Everything I didn't like about A Serious Man--the intelligently wrought scenes pushing towards an overwrought argument for the absurdity of trying to find meaning in our lives--was honed to a point in this startlingly self-aware western. Again the Coen Brothers prove to be experts, too, at literary adaptation. I don't have the most accessible of reviews for this piece, because it immediately set off the literary critic in me, but I do have a review of sorts here, if you don't mind the academic tone.

8. The Kids Are All Right

This film, following a lesbian couple as their full-grown children seek to reconnect with their biological father, is an eminently familiar "dramedy" with a few expert twists on age-old genre crises. Full, nit-picking review here.

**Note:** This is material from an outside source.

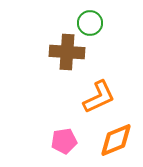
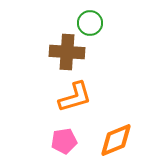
orange L-shape: moved 24 px left; rotated 9 degrees clockwise
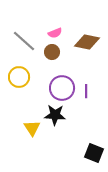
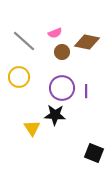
brown circle: moved 10 px right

9. Scott Pilgrim vs. The World

Our abiding desire to find what is good in life amid the hyperbole of modern technology finds a beautiful home in this graphic novel adaptation (set explicitly in Toronto!) about a meek band member and videogame geek who suddenly has to defeat seven evil ex-boyfriends. Playful, sweet, and self-effacing, this film is eminently re-watchable. In fact, I was too busy re-watching it to review it. Sorry!

10. Restrepo

Documenting a combat scenario in which we are currently embroiled is never an easy task, but this effort is impressive. Its approach to foregrounding footage of a year with one platoon stationed on Afghanistan's deadliest front line cannot fail to sober viewers as much as it informs them of the complexities of this unending, unjustified, and un-winnable war. I didn't even know where to begin with a review for this piece, so let me just emphasize that this is a hard, but essential film to watch.

YOUR TURN, FOLKS! What did you watch and enjoy most from 2010?